Robert C. Gilman (born 1945) is an American astrophysicist who, along with his late wife Diane Gilman, researched and wrote about ecovillages. The Gilmans' work was important in giving definition to the ecovillage movement and shaping the direction of the Global Ecovillage Network. In 1991, the Gilmans co-authored Eco-Villages and Sustainable Communities, a seminal study of ecovillages for Gaia Trust.

==Early life and education==
Gilman graduated from the University of California, Berkeley in 1967 with a bachelor's in astronomy. He received a Ph.D. in astrophysics from Princeton University in 1969. Gilman has taught and conducted research at the University of Minnesota, the Harvard Smithsonian Astrophysical Observatory and was a research associate at NASA's Institute for Space Studies.

== Career ==
In the mid 1970s, Gilman turned his attention to the study of global sustainability, futures research and strategies for positive cultural change. He and Diane designed and built their own solar home in 1975. In 1979, they founded the Context Institute, one of the earliest NGOs to focus on sustainability.

===In Context magazine===
The institute launched In Context: A Quarterly of Humane Sustainable Culture in 1983, with Gilman as editor. The journal won the Utne Reader Alternative Press Award for "Best Coverage of Emerging Issues" in 1991 and 1994.

==Global Action Plan and GEN==
In 1989–92 Gilman co-developed the 'Global Action Plan Household EcoTeam Program', an early behavior-change model that organized neighbors into teams to cut household waste, water, and energy use; the model was later adopted nationwide in the Netherlands and other countries.
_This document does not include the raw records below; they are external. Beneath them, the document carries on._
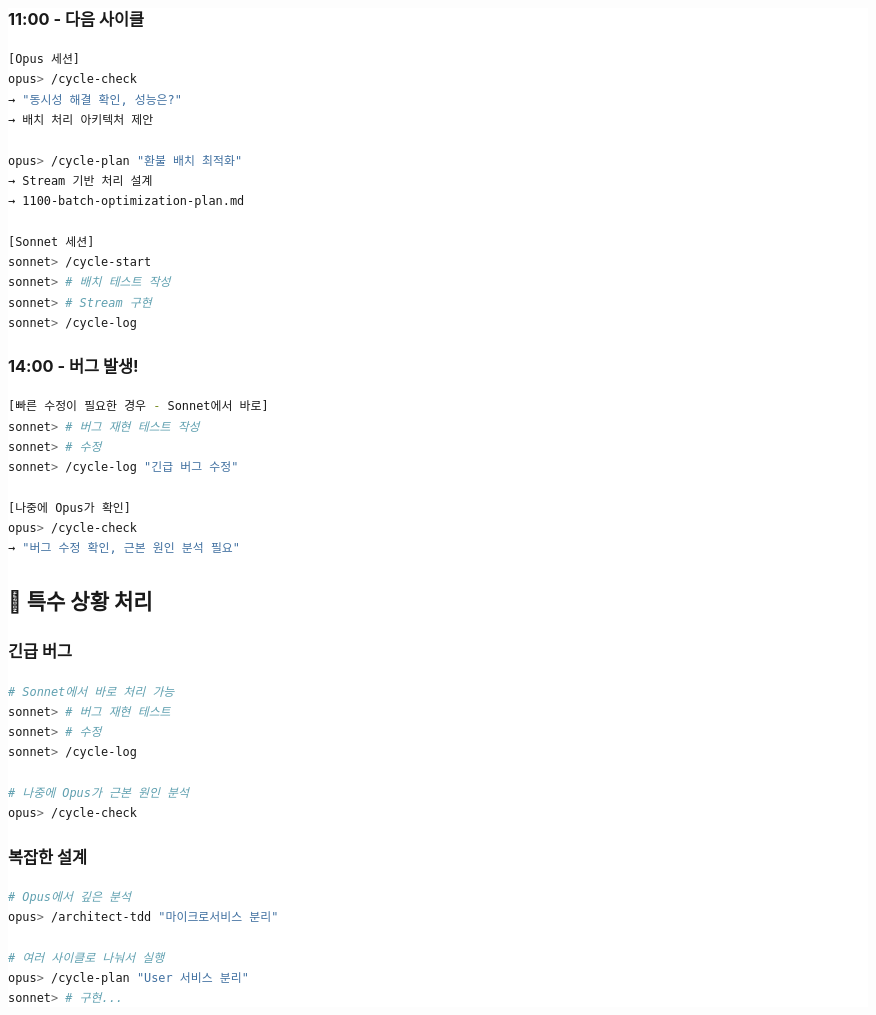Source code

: ### 11:00 - 다음 사이클
```bash
[Opus 세션]
opus> /cycle-check
→ "동시성 해결 확인, 성능은?"
→ 배치 처리 아키텍처 제안

opus> /cycle-plan "환불 배치 최적화"
→ Stream 기반 처리 설계
→ 1100-batch-optimization-plan.md

[Sonnet 세션]
sonnet> /cycle-start
sonnet> # 배치 테스트 작성
sonnet> # Stream 구현
sonnet> /cycle-log
```

### 14:00 - 버그 발생!
```bash
[빠른 수정이 필요한 경우 - Sonnet에서 바로]
sonnet> # 버그 재현 테스트 작성
sonnet> # 수정
sonnet> /cycle-log "긴급 버그 수정"

[나중에 Opus가 확인]
opus> /cycle-check
→ "버그 수정 확인, 근본 원인 분석 필요"
```

## 🔄 특수 상황 처리

### 긴급 버그
```bash
# Sonnet에서 바로 처리 가능
sonnet> # 버그 재현 테스트
sonnet> # 수정
sonnet> /cycle-log

# 나중에 Opus가 근본 원인 분석
opus> /cycle-check
```

### 복잡한 설계
```bash
# Opus에서 깊은 분석
opus> /architect-tdd "마이크로서비스 분리"

# 여러 사이클로 나눠서 실행
opus> /cycle-plan "User 서비스 분리"
sonnet> # 구현...
```

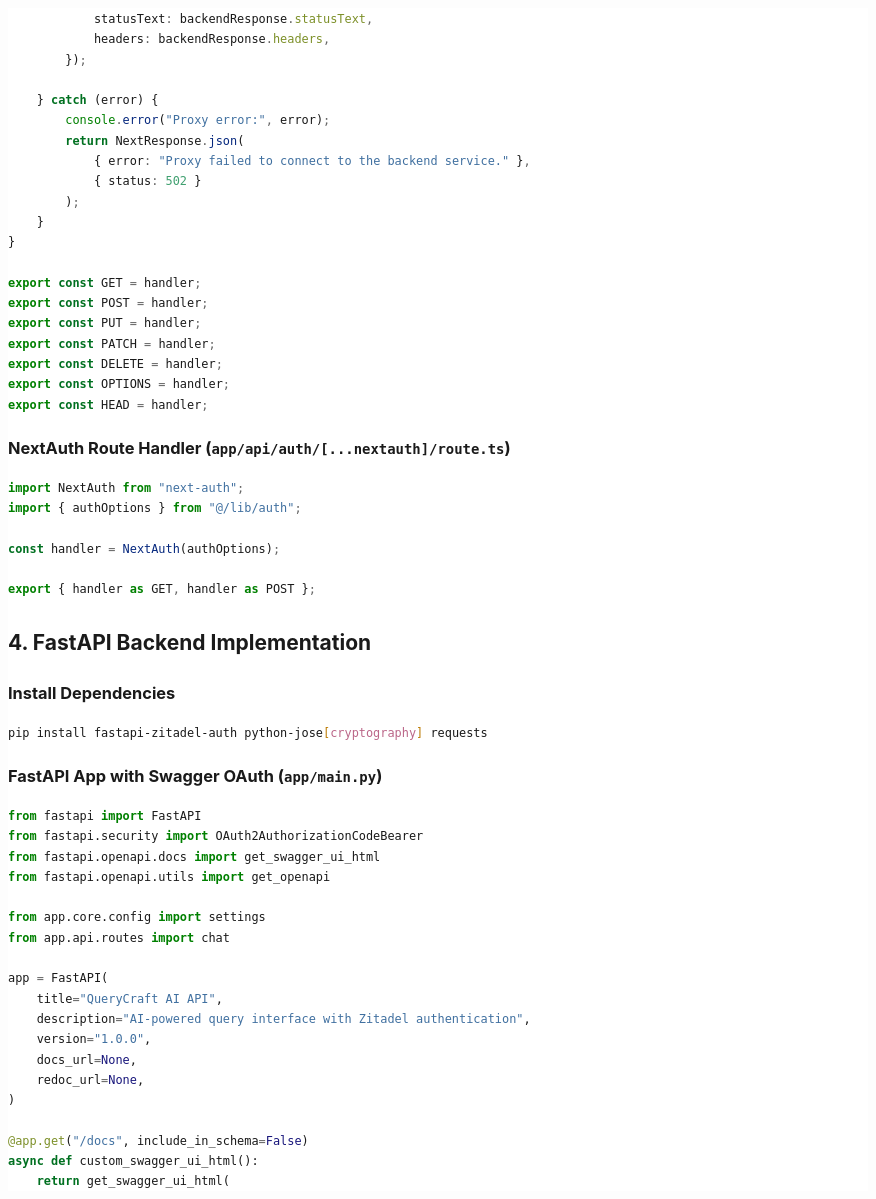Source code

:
 ```typescript
            statusText: backendResponse.statusText,
            headers: backendResponse.headers,
        });

    } catch (error) {
        console.error("Proxy error:", error);
        return NextResponse.json(
            { error: "Proxy failed to connect to the backend service." },
            { status: 502 }
        );
    }
}

export const GET = handler;
export const POST = handler;
export const PUT = handler;
export const PATCH = handler;
export const DELETE = handler;
export const OPTIONS = handler;
export const HEAD = handler;
```

### NextAuth Route Handler (`app/api/auth/[...nextauth]/route.ts`)

```typescript
import NextAuth from "next-auth";
import { authOptions } from "@/lib/auth";

const handler = NextAuth(authOptions);

export { handler as GET, handler as POST };
```

## 4. FastAPI Backend Implementation

### Install Dependencies

```bash
pip install fastapi-zitadel-auth python-jose[cryptography] requests
```

### FastAPI App with Swagger OAuth (`app/main.py`)

```python
from fastapi import FastAPI
from fastapi.security import OAuth2AuthorizationCodeBearer
from fastapi.openapi.docs import get_swagger_ui_html
from fastapi.openapi.utils import get_openapi

from app.core.config import settings
from app.api.routes import chat

app = FastAPI(
    title="QueryCraft AI API",
    description="AI-powered query interface with Zitadel authentication",
    version="1.0.0",
    docs_url=None,
    redoc_url=None,
)

@app.get("/docs", include_in_schema=False)
async def custom_swagger_ui_html():
    return get_swagger_ui_html(
```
Building on their Gaia Trust study, Robert and Diane helped convene the 1995 Ecovillages and Sustainable Communities conference at Findhorn, Scotland, which formally launched the Global Ecovillage Network. Gilman later spent three years living in Winslow Cohousing on Bainbridge Island, Washington, to test ecovillage principles firsthand.

== Other work ==
From 2004 to 2011, Gilman was a councilman for Langley, Washington.

Gilman continues to speak on regenerative design and cultural evolution, including at Vicki Robin's 2020 "CoVida Conversations" interview series and Pakhuis de Zwijger's "Regenerative Design" forum in Amsterdam (2023)

== Personal life ==
He was married to Diane Gilman until her death in 1998 and they had two children. After Diane's death in 1998, he married Lianne in 2004.